RF的特征子集選取策略（spark ml）

本文轉載自查看原文 2018-10-30 15:27 683 機器學習/ 數據挖掘

支持連續變量和類別變量，類別變量就是某個屬性有三個值,a,b,c，需要用Feature Transformers中的vectorindexer處理

上來是一堆參數

setMaxDepth：最大樹深度

setMaxBins：最大裝箱數，為了近似統計變量，比如變量有100個值，我只分成10段去做統計

setMinInstancesPerNode：每個節點最少實例

setMinInfoGain：最小信息增益

setMaxMemoryInMB：最大內存MB單位，這個值越大，一次處理的節點划分就越多

setCacheNodeIds：是否緩存節點id，緩存可以加速深層樹的訓練

setCheckpointInterval：檢查點間隔，就是多少次迭代固化一次

setImpurity：隨機森林有三種方式，entropy，gini,variance,回歸肯定就是variance

setSubsamplingRate：設置采樣率，就是每次選多少比例的樣本構成新樹

setSeed：采樣種子，種子不變，采樣結果不變

setNumTrees：設置森林里有多少棵樹

setFeatureSubsetStrategy：設置特征子集選取策略，隨機森林就是兩個隨機，構成樹的樣本隨機，每棵樹開始分裂的屬性是隨機的，其他跟決策樹區別不大，注釋這么寫的

* The number of features to consider for splits at each tree node.
* Supported options:
* - "auto": Choose automatically for task://默認策略
* If numTrees == 1, set to "all." //決策樹選擇所有屬性
* If numTrees > 1 (forest), set to "sqrt" for classification and //決策森林分類選擇屬性數開平方，回歸選擇三分之一屬性
* to "onethird" for regression.
* - "all": use all features
* - "onethird": use 1/3 of the features
* - "sqrt": use sqrt(number of features)
* - "log2": use log2(number of features) //還有取對數的
* (default = "auto")
*
* These various settings are based on the following references:
* - log2: tested in Breiman (2001)
* - sqrt: recommended by Breiman manual for random forests
* - The defaults of sqrt (classification) and onethird (regression) match the R randomForest
* package.

參數完畢，下面比較重要的是這段代碼

val categoricalFeatures: Map[Int, Int] =
MetadataUtils.getCategoricalFeatures(dataset.schema($(featuresCol)))

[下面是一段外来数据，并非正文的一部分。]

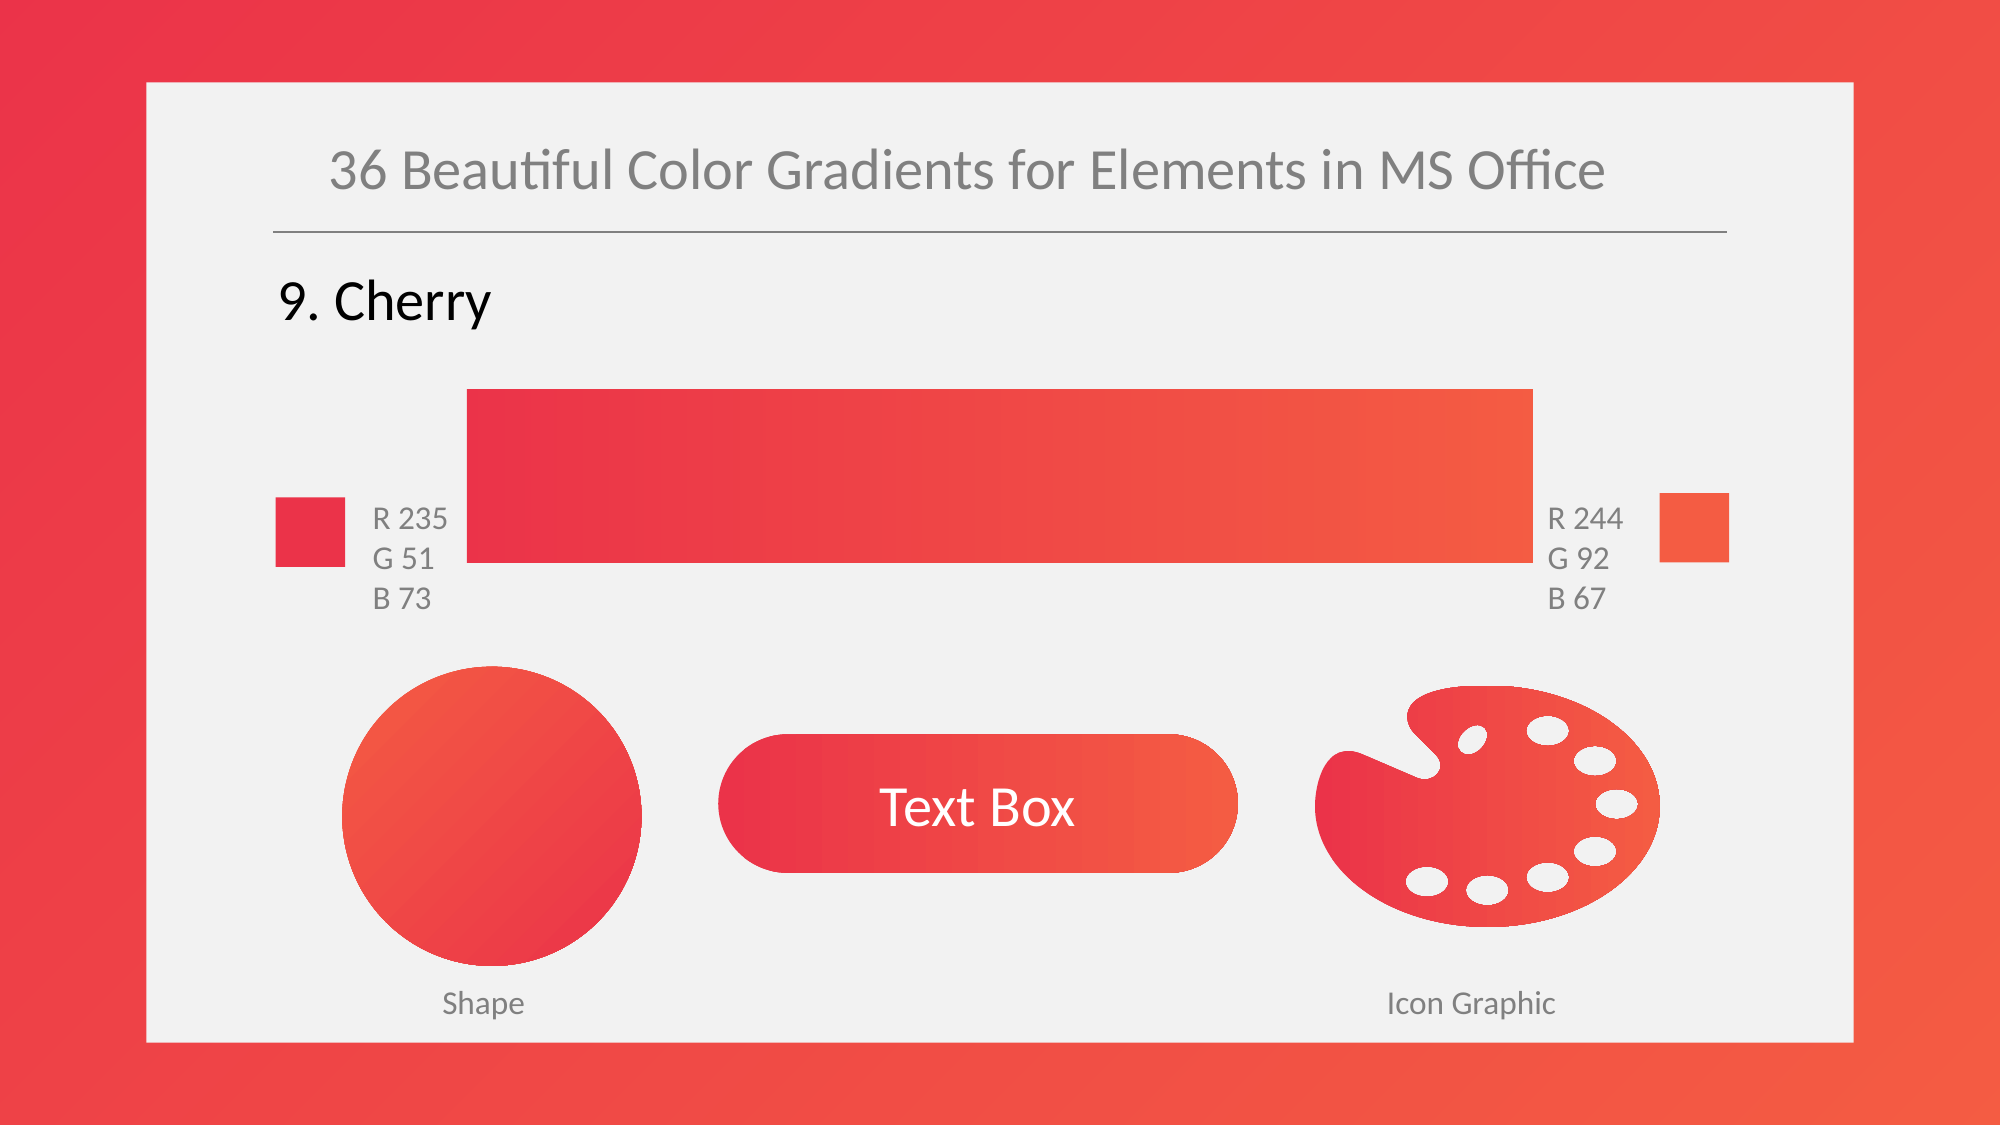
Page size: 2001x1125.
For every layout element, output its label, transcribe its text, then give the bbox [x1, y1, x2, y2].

text_box R 235 G 51 B 73 [357, 488, 485, 624]
text_box Shape [427, 973, 555, 1029]
text_box R 244 G 92 B 67 [1533, 488, 1660, 624]
text_box [144, 80, 1856, 1045]
text_box [1658, 491, 1731, 564]
text_box [1312, 683, 1662, 930]
text_box 36 Beautiful Color Gradients for Elements in MS Office [314, 123, 1908, 209]
text_box [340, 664, 644, 969]
text_box Text Box [716, 732, 1240, 875]
text_box [465, 387, 1535, 565]
text_box Icon Graphic [1372, 973, 1603, 1029]
text_box [274, 495, 347, 569]
text_box 9. Cherry [262, 254, 508, 340]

這個地比較蛋疼的是dataset.schema($(featuresCol))

/** An alias for [[getOrDefault()]]. */
protected final def $[T](param: Param[T]): T = getOrDefault(param)

這段代碼說明了$(featuresCol))只是求出一個字段名，實戰中直接data.schema("features") ，data.schema("features")出來的是StructField，

case classStructField(name: String, dataType: DataType, nullable: Boolean = true, metadata: Metadata = Metadata.empty) extendsProduct with Serializable

StructField包含四個內容，最好知道一下，機器學習代碼很多都用

回頭說下getCategoricalFeatures，這個方法是識別一個屬性是二值變量還是名義變量，例如a,b就是二值變量，a,b,c就是名義變量，最終把屬性索引和變量值的個數放到一個map

這個函數的功能和vectorindexer類似，但是一般都用vectorindexer，因為實戰中我們大都從sql讀數據，sql讀出來的數據metadata是空，無法識別二值變量還是名義變量

后面是

val oldDataset: RDD[LabeledPoint] = extractLabeledPoints(dataset)
val strategy =
super.getOldStrategy(categoricalFeatures, numClasses = 0, OldAlgo.Regression, getOldImpurity)
val trees =
RandomForest.run(oldDataset, strategy, getNumTrees, getFeatureSubsetStrategy, getSeed)
.map(_.asInstanceOf[DecisionTreeRegressionModel])

val numFeatures = oldDataset.first().features.size

new RandomForestRegressionModel(trees, numFeatures)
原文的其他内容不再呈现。